Peacekeepers have often been referred to as tourists because they are associated with helicopters and 4x4 vehicles.
Charles Bambara, the spokesman for Monusco, says the task of the mission is so enormous that it's easy to underestimate progress being made.
"This country was divided into three: one armed group was controlling Goma area, another one controlling Kisangani and another one controlling the capital city and the west of the country," he says.
"So the aim when this mission was established was to reunite the country. This has now been done, with the support of the DRC armed forces. We need the support of the international community.
"This is a very difficult mission. There are probably 40 or 50 armed groups present in this country, which is as big as Western Europe, so we cannot be everywhere and that's why we're targeting these groups one after the other."
One notorious and repeated blight on the UN peacekeeping scorecard has been that of the discipline - or the lack of it - of troops.
A UN inquiry has named 41 peacekeepers in relation to alleged sexual abuse and exploitation in the Central African Republic between 2014 and 2015.
Women and even minors were reportedly abused in exchange for food and clothing.
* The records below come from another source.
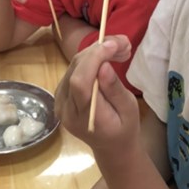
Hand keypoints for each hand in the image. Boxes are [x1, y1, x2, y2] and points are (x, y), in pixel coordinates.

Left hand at [55, 37, 139, 151]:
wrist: (110, 146)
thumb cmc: (124, 129)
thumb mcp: (129, 111)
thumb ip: (114, 90)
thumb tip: (103, 66)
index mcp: (83, 118)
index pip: (80, 83)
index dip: (94, 59)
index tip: (113, 44)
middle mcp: (65, 109)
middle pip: (76, 70)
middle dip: (98, 51)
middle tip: (123, 43)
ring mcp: (60, 101)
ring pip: (74, 66)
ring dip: (95, 52)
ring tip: (119, 48)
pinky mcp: (61, 93)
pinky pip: (73, 69)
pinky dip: (90, 59)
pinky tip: (107, 56)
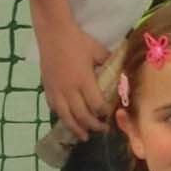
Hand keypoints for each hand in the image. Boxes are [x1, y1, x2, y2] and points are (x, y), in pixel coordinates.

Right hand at [38, 16, 111, 141]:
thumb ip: (110, 63)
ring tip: (85, 136)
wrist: (53, 33)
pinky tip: (68, 122)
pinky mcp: (48, 89)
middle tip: (102, 130)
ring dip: (77, 129)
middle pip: (82, 115)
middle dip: (94, 126)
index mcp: (84, 80)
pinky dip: (63, 118)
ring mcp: (57, 91)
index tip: (110, 115)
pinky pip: (55, 109)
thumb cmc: (77, 40)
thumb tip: (122, 71)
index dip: (104, 113)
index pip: (96, 105)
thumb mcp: (98, 50)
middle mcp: (70, 90)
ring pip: (67, 117)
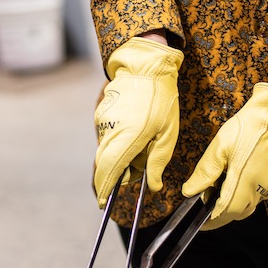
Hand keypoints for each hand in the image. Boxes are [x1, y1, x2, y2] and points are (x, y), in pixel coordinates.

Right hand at [93, 38, 182, 206]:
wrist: (144, 65)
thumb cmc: (161, 99)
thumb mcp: (167, 133)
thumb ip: (157, 162)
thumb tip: (152, 187)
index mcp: (127, 139)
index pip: (109, 172)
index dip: (105, 190)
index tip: (104, 203)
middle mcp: (109, 132)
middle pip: (105, 163)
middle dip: (117, 172)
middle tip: (134, 170)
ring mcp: (101, 121)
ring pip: (106, 149)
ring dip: (119, 154)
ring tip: (141, 140)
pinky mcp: (100, 112)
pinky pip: (106, 134)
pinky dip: (117, 140)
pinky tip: (134, 128)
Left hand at [182, 83, 267, 228]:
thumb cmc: (246, 130)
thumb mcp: (219, 148)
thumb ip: (205, 173)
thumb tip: (189, 192)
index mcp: (243, 182)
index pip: (225, 213)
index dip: (212, 221)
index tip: (201, 224)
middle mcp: (259, 190)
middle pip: (237, 213)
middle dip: (222, 212)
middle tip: (208, 202)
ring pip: (249, 205)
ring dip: (234, 203)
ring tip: (222, 187)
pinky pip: (258, 195)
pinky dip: (245, 194)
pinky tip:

The UN has taken very little action against the individual soldiers.
Prosecutors in Paris said this week that charges would not be brought against six French peacekeepers following a criminal investigation into similar allegations.
Each country is responsible for charging its implicated troops but guilty verdicts might not be in a nation's best interests as that would taint its reputation in peacekeeping - although these track records are not officially considered when selecting which countries contribute to the missions.
The UN undersecretary for peacekeeping operations, Herve Ladsous, recently denied there was a crisis in UN peacekeeping.
"Some operations are working very well. For instance, we are a few months away from an end to the operations in Cote d'Ivoire and Liberia. Their success enables us to withdraw," he said.
"However, some operations are working less well, frequently because of factors linked to the local political situation and local players, rather than to the shortcomings of our operations themselves."
The take of an ex-UN insider
For effective peacekeeping, a former commander of a past UN mission, who asked not to be named, suggests:
More regional interventions, backed by the UN's logistical and financial support;
Modelling these regional interventions on the African Union's initiative for Somalia, Amisom or the South African and Tanzanian intervention in DR Congo, which resulted in more pro-active efforts.
The ex-UN insider says there needs to be more effort placed on ensuring urgency in political processes.
Otherwise, local armed groups will begin to threaten the rule of law when they discover that the UN troops only bark without biting, he says.
But analysts say the list of shortcomings of the UN operations might not necessarily mean that peacekeeping, as a concept, is a failure.
"It has to be better thought, better planned and better implemented and made more fit for purpose," says Gustavo de Carvalho, a senior researcher at the Institute for Security Studies (ISS Africa).
"If you are clearer in your mandate and how you engage with the local population, it becomes a far more honest interaction between foreign and local actors."
Mr de Carvalho proposes the following steps towards maintaining or winning back the confidence of local populations:
A transparent standard which holds UN peacekeepers and missions accountable. This would also be a way to ensure the Troop Contributing Countries (TCCs) pay more attention to the conduct of their personnel.
A system of vetting countries and troops to ensure suitability to the task and neutrality, so that TCCs are not just using UN peacekeeping to boost their foreign policy and earn their troops large bonuses.
In the end, he says, putting boots on the ground is only one way to staunch the wounds of conflict.
"Peacekeeping is a short-term tool so we need to think of how to link this to long-term peace-building process."